Passage for review:

● ● ● ● ● ● ●

I fully endorse the magisterial finding of Kishore Asthana: "I am not for
restraining anyone"s heart-born art, but I am against allowing people to
FArt in the crowded cultural hall that is India, in the name of freedom of
FArting."
The self-appointed moral police which objects to petty things is at one
extreme. The intellectuals, pseudo-intellectuals and artists who
automatically rise in defense of all FArt in the name of ARTISTIC FREEDOM,
without realizing that this term cannot be used for FArt, is at the other
extreme. Both are equally guilty of thoughtlessly trivializing our society
and making a mockery of our sensibilities. The UPA Government in New Delhi
is the strongest defender of such a debased and debauched form of ARTISTIC
FREEDOM
Apart from the disgraceful and irresponsible Government of Kerala which
has dealt a death blow to the soul and spirit of Raja Ravi Varma
(1848-1906) by announcing its decision to give the prestigious Raja Ravi
Varma award to M F Hussain, the mute Hindus of India have to suffer too
many Pseudo Secular intellectuals who too arrogate to themselves the role
of Omnipotent and Omniscient art critics like the Communist Government of
Kerala. In this context let me quote the luridly learned words of Vinay
Bharath Ram with clinchingly Pseudo Secular effect (!!): Why should I
defend M F Hussain? By doing so I am defending my own identity as an
Indian and Hindu. The controversies raised by his detractors over his
paintings being "obscene" are laughable."
I would like to know whether Vinay Bharath Ram and many other Pseudo
Secular intellectuals like him would show the same breadth of vision and
understanding towards the work of an unknown Hindu Artist called Kailash
Tewari from Bhopal. Two weeks ago several Muslim groups in Bhopal raised
their political and Islamic objections to some paintings of Kailash Tewari
displayed at an exhibition, which depicted Muslims as terrorists. The
paintings by Kailash Tewari featured Osama bin Laden and Pakistan
President Pervez Musharaff, with people in beard and wearing religious
caps attacking India and Parliament. Kailash Tewari said: "My exhibition
titled "The Face of Terror" depicts the truth. I am not talking about
Muslims, but unfortunately all terrorist turn out to be Muslims. I cannot
do anything about it. Bamiyan Buddha Statues in Afghanistan were destroyed
by the Muslims. The World Trade Center in New York was destroyed by Muslim
terrorists on 09/11. Even our Parliament was attacked by them. What can I
do if the attackers have names of Khan or Mohammed or Salim in their
names?"
The Pseudo Secular Media has a tendency to see issues of this kind in
liberal versus reactionary terms? Let me give an example. All Pseudo
Secular liberals would argue that MF Husain has the absolute and
inalienable minority right to paint a obscene Saraswati or Bharat Mata. At
the same time they would not extend the same principle to the Danish
cartoons. Their laughably "liberal" position is that Hindus should be
tolerant of the manner in which their gods and goddesses are being
portrayed by M F Hussain and they have no right to go to the streets to
assert their religious freedoms. At the same time, the ever-compassionate
Muslims of India have all the rights to go to the streets and loudly
complain about any visual representation of the Prophet Mohammed,
regardless of the country or continent in which such a blasphemous
anti-Islamic act takes place!!

● ● ● ● ● ● ●

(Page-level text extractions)
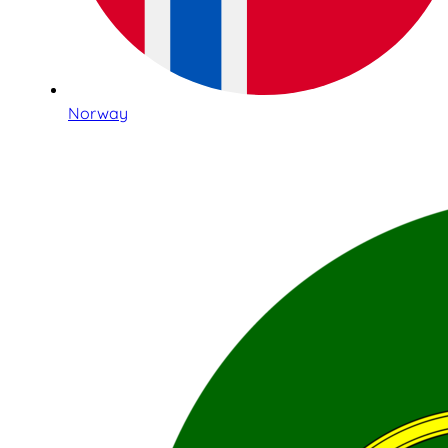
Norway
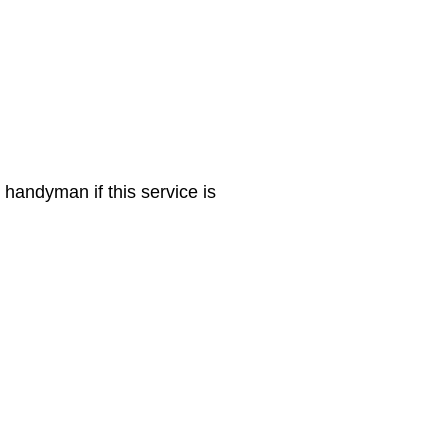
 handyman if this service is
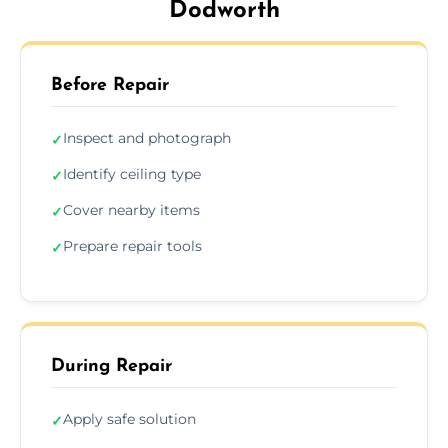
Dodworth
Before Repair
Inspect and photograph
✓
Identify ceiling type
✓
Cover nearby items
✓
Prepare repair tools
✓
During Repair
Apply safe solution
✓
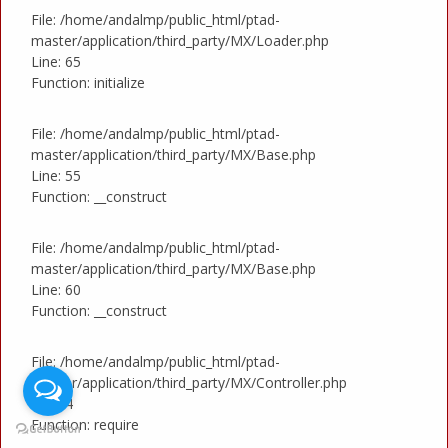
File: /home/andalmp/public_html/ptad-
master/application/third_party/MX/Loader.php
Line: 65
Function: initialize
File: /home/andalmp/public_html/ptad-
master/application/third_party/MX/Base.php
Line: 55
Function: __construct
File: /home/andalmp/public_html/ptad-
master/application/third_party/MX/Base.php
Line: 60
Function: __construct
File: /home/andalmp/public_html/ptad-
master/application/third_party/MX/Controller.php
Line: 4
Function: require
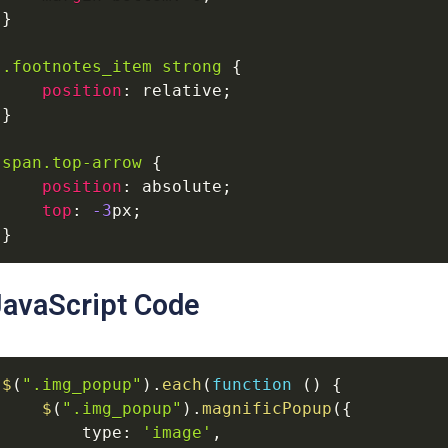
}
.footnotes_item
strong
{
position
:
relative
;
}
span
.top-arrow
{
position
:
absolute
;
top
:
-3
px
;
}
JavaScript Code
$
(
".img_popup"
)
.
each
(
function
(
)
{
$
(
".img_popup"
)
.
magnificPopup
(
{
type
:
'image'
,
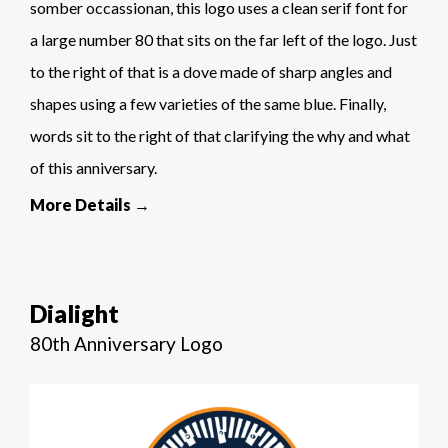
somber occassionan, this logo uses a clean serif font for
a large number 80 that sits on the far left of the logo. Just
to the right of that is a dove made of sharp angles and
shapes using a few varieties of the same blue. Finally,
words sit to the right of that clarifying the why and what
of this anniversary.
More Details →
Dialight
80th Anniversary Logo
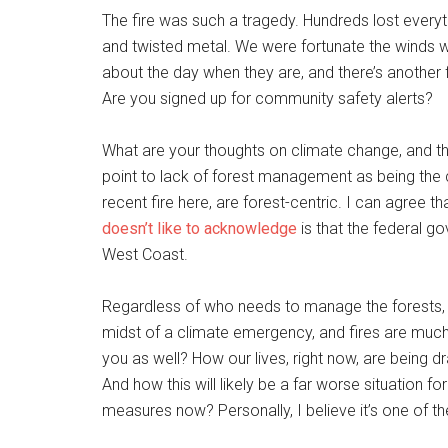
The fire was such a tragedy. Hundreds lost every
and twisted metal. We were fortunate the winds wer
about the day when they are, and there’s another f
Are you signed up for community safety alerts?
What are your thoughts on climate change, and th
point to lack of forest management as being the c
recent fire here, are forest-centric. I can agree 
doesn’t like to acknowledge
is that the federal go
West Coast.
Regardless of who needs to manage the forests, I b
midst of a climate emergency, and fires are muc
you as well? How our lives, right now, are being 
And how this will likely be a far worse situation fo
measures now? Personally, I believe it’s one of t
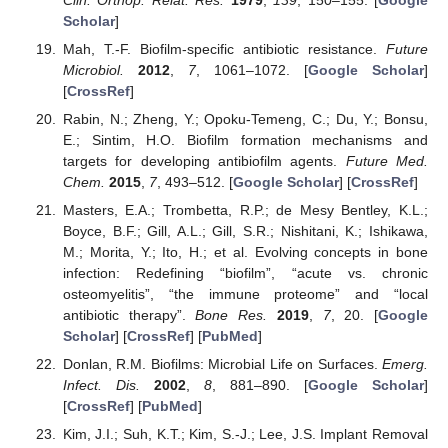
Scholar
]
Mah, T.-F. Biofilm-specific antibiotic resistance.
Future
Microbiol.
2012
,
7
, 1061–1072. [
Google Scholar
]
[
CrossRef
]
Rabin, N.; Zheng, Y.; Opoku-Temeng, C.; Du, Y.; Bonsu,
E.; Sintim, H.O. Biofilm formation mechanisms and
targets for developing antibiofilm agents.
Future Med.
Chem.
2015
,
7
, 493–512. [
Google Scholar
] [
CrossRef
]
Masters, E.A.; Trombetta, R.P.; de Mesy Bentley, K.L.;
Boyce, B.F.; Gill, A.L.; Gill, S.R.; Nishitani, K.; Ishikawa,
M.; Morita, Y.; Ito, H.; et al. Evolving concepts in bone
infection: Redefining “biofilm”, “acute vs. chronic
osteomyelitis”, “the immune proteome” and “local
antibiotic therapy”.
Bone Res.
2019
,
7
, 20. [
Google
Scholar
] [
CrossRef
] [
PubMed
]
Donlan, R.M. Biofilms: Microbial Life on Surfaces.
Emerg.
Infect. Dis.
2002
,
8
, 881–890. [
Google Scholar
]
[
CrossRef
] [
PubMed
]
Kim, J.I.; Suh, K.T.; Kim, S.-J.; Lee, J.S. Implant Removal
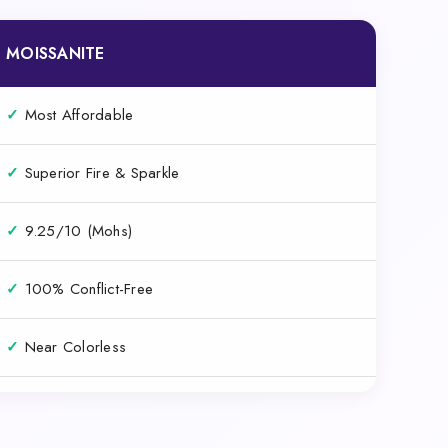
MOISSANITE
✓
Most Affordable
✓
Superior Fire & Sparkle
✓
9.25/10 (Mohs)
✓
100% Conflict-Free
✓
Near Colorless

● ● ● ● ● ● ●

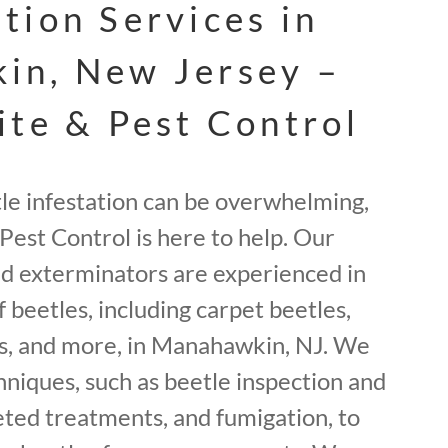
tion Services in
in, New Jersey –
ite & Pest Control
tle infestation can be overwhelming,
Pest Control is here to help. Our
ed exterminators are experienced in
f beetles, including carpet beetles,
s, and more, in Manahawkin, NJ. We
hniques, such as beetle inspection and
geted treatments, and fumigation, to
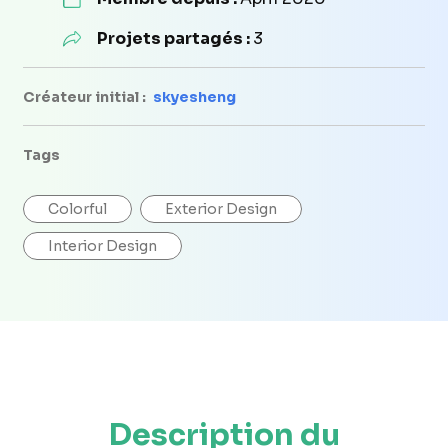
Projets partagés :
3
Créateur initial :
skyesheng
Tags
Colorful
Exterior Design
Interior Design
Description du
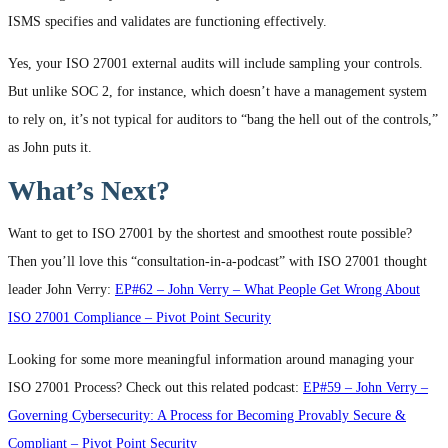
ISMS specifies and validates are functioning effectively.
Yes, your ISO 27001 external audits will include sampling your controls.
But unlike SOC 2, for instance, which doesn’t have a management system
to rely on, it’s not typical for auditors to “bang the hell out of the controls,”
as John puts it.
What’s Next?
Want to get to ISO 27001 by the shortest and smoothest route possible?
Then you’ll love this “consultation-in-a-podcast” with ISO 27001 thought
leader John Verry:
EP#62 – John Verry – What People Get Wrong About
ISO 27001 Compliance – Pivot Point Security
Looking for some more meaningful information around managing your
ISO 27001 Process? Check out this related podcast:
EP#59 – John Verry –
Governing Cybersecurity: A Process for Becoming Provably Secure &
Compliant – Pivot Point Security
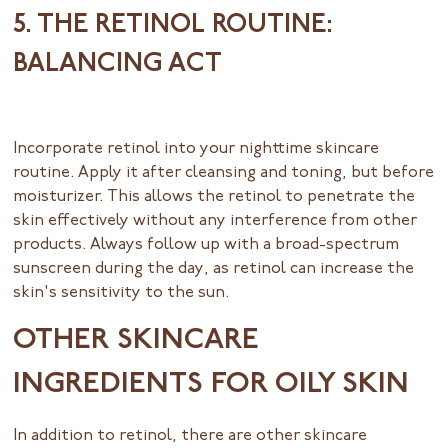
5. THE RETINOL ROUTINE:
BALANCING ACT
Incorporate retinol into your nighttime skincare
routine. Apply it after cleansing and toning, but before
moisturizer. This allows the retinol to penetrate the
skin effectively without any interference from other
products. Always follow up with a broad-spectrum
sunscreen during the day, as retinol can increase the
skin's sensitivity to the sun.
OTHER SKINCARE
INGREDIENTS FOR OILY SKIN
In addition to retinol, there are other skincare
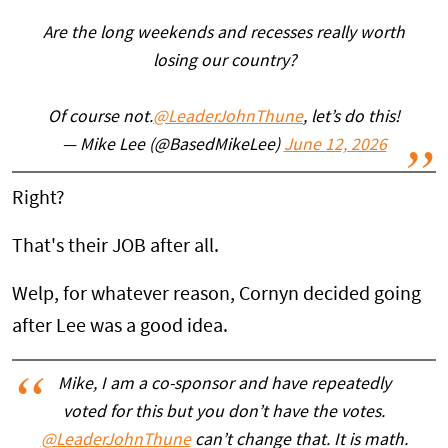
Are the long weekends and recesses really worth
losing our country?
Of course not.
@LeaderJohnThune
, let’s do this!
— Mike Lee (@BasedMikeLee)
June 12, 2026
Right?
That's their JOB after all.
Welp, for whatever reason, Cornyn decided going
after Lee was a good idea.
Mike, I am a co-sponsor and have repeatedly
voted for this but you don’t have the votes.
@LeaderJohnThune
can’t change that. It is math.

● ● ● ● ● ● ●

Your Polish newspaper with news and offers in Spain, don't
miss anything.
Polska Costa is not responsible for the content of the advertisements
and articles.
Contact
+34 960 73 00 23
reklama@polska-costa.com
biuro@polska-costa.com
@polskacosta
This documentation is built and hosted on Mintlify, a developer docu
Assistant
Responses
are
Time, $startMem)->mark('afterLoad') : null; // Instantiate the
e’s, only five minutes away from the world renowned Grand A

● ● ● ● ● ● ●

Work item A:
According to the passage on artistic freedom, what award did the Government of Kerala decide to give M F Hussain?
Work item B:
Please pick up the passage on artistic freedom after its final sentence and carry it forward.

Final answer A:
The Raja Ravi Varma award.

Final answer B:
Let me now turn my attention from the world of the absurd, and the ugly,
to the divine sphere of the eternally sublime and beautiful Indian art. In
order to understand the soul, spirit and ideals of Indian art, we have to
learn at the feet of that great Maharishi Shri Aurobindo. Let us tune our
ears to the sublime words of this Saint, Sage and Seer: "A good deal of
hostile or unsympathetic western criticism of Indian civilization has been
directed in the past against its aesthetic side and taken the form of a
disdainful or violent depreciation of its fine arts, architecture,
sculpture and painting. The Indian mind in its natural poise finds it
almost or quite as difficult really, that is to say, spiritually to
understand the arts of Europe, as the ordinary European mind to enter into
the spirit of Indian painting and sculpture. For the Indian mind form does
not exist except as a creation of the spirit and draws all its meaning and
value from the spirit. This characteristic attitude of the Indian
reflective and creative mind necessitates in our view of its creations an
effort to get beyond at once to the inner spirit of reality it expresses
and see from it and not from outside.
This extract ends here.